India’s easternmost corner Arunachal is also the land of the rising sun for the entire subcontinent. Nature’s blessing in the form of breath-taking hills & mountains and a spectacular variety of life has brought a unique identity to this hilly terrain. Forget about the exotic flora & fauna; the geographical features alone barely has any match… from snow capped mountains to typically dense rain forests, from fast moving hilly streams to fully-grown rivers; Arunachal is full of surprises.

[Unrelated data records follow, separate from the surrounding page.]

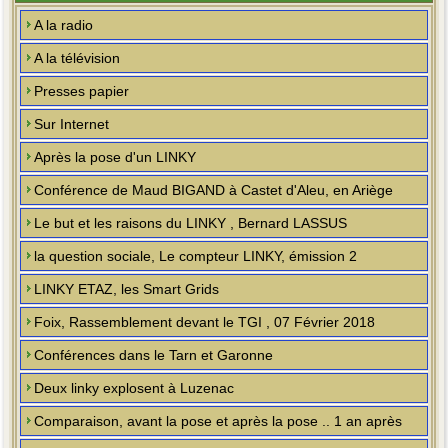
A la radio
A la télévision
Presses papier
Sur Internet
Après la pose d'un LINKY
Conférence de Maud BIGAND à Castet d'Aleu, en Ariège
Le but et les raisons du LINKY , Bernard LASSUS
la question sociale, Le compteur LINKY, émission 2
LINKY ETAZ, les Smart Grids
Foix, Rassemblement devant le TGI , 07 Février 2018
Conférences dans le Tarn et Garonne
Deux linky explosent à Luzenac
Comparaison, avant la pose et après la pose .. 1 an après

This high altitude Eastern Himalayan realm has lots to offer to the tourism industry as a whole. Apart natural heritages, there are other reasons to visit Arunachal – be it culture, be it religious customs, be it tribal ethnicity, be it fairs & festivals, be it temples (Gumpha), be it war monuments, there is a wealth of cultural diversity and monuments to man’s past. Arunachal harbours 26 different tribes and communities. Whilst these tribes have certain racial similarities, they can be divided into three broad sections based on their socio-religious sentiments.

And when it comes to birding, Arunachal possesses exceptional richness in avian diversity. Almost every nook & corner of this hill state draws nature lovers from across the globe. A few selected protected areas are worthy of special mention e.g. Namdapha National Park, Talley Valley Wildlife Sanctuary, Pakhui Wildlife Sanctuary, Sessa Wildlife Sanctuary, D’ering Wildlife Sanctuary, Dibang Wildlife Sanctuary, etc. Interestingly, the western most parts of the state i.e. Tawang & West Kameng Districts rarely get any attention from the birdwatchers accept for a few serious birders; rather they are visited mostly for their scenic beauty and for their ancient majestic Buddhist monasteries.

From the bio-geographic point of view Arunachl has been crisscrossed by Sino-Himalayan Temperate and Sino-Himalayan Subtropical biomes. There are about 25 notified Important Bird Areas in Arunachal Pradesh. West Kameng and Tawang Districts alone boasts hundreds of avian species including many migratory and endangered ones. One can check out the following treks across the region for magnificent birding experiencse; they are Zemithang, Sangti Valley, Baily Trails, Tawang area, etc.

Nature watching is, of course, all about luck; if one is lucky – one could be amazed by the glimpses of beautiful but endangered birds. Most notable are Sclater’s Monal Lophophorus sclateri, Satyr Trogopan Trogopan satyra, Blyth’s Trogopan Trogopan blythii, Rufous-necked Hornbill Aceros nipalensis, Yellow-rumped Honeyguide Indicator xanthonotus, Spotted Wren Babbler Spelaeornis formosus, Broad-billed Flycatcher-Warbler Tickellia hodgsoni, Rufous-breasted Bush Robin Tarsiger hyperithrus, Greater Long-billed Thrush Zothera monticola, Black-necked Crane Grus nigricollis, just to mention a few of those which can be found in the areas bordering Bhutan.

    Namdapha is justly a birding paradise with more than 400 species represented with some only found in this area in India. From Ibisbills and White-bellied Herons on the Noa-Dihing, to Blyth’s Tragopans, Blue-naped Pittas, Snowy-throated babblers, Cochoas, Ward’s Trogons, Beautiful Nuthatches, Rufous-necked Hornbills ~ Namdapha is the last word in exotics and the rare.